Media sosial menjadi platform utama dalam penyebaran hoaks. Hal ini terjadi karena banyak orang yang menjadikan media sosial ini sebagai sumber infomasi tanpa mengeceknya terlebih dahulu. Selain itu juga, didasari pada lamanya durasi penggunaan media sosial dibandingkan aplikasi lainnya.
Ari menjelaskan, saat ini kita berada pada era pasca-kebenaran, yang menjadikan banyak orang lebih percaya informasi dari media sosial. Dengan demikian, penting untuk kita mengetahui cara mendeteksi hoaks.
“Biasanya hoaks menggunakan kata yang janggal dan cenderung provokatif, bahasa sensasional yang menggiring opini publik, judul dan isi kebanyakan tidak nyambung, serta kalimat sugestif seperti viralkan,” jelasnya.
Berdasarkan ciri tersebut, ketika kita menemukan hoaks dapat langsung mengeceknya di beberapa website seperti cekfakta.com dan turnbackhox.id atau melaporkannya.

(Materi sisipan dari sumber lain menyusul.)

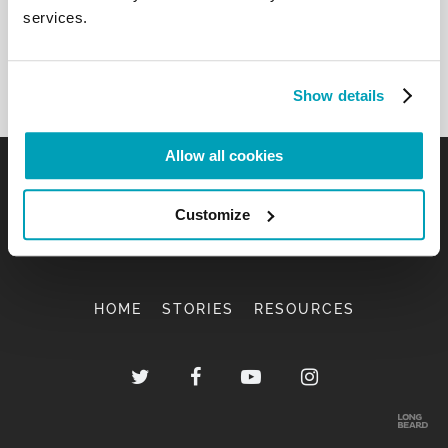
services.
Show details
Allow all cookies
Customize
HOME
STORIES
RESOURCES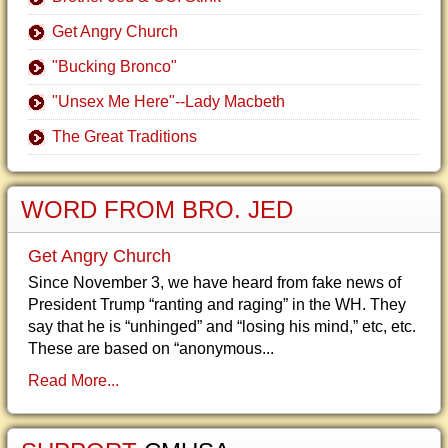
Get Angry Church
"Bucking Bronco"
"Unsex Me Here"--Lady Macbeth
The Great Traditions
WORD FROM BRO. JED
Get Angry Church
Since November 3, we have heard from fake news of
President Trump “ranting and raging” in the WH. They
say that he is “unhinged” and “losing his mind,” etc, etc.
These are based on “anonymous...
Read More...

Selain itu, kita dapat mencari informasi serupa dengan mesin pencarian. Saring sebelum menyebarkan. Apabila itu fakta dan berupa hal baik baru disebarkan ke orang lain. Hanya menyebarkan pesan atau informasi positif kepada orang lain juga merupakan bentuk menghargai orang lain tersebut di era digital agar tidak membuang waktu dan kuotanya.

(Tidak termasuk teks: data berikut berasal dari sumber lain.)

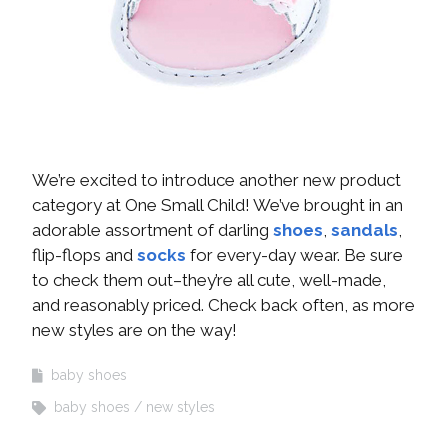
We’re excited to introduce another new product
category at One Small Child! We’ve brought in an
adorable assortment of darling
shoes
,
sandals
,
flip-flops and
socks
for every-day wear. Be sure
to check them out–they’re all cute, well-made,
and reasonably priced. Check back often, as more
new styles are on the way!
baby shoes
baby shoes
new styles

Webinar Gerakan Nasional Literasi Digital (GNLD) 2021 – untuk Indonesia #MakinCakapDigital diselenggarakan Kementerian Komunikasi dan Informatika (KemenKominfo) bersama Siberkreasi. Webinar wilayah Kabupaten Sukabumi, Jawa Barat, Jumat (20/8/2021) juga menghadirkan pembicara Lim Sau Liang (Owner Madame Lim), Andro Hartanto (Co-Founder IOJIN), Geri Sugiran AS (Dewan Pembina RTIK Jabar), dan Winda Ribka sebagai Key Opinion Leader.
Gerakan Nasional Literasi Digital 2021 – untuk Indonesia #MakinCakapDigital melibatkan 110 lembaga dan komunitas sebagai agen pendidik Literasi Digital. Kegiatan ini diadakan secara virtual berbasis webinar di 34 Provinsi Indonesia dan 514 Kabupaten.
Kegiatan ini menargetkan 10.000.000 orang terliterasi digital pada tahun 2021, hingga tercapai 50 juta orang terliterasi digital pada 2024. Berlandaskan 4 pilar utama, Budaya Bermedia Digital (Digital Culture), Aman Bermedia (Digital Safety), Etis Bermedia Digital (Digital Ethics), dan Cakap Bermedia Digital (Digital Skills) untuk membuat masyarakat Indonesia semakin cakap digital.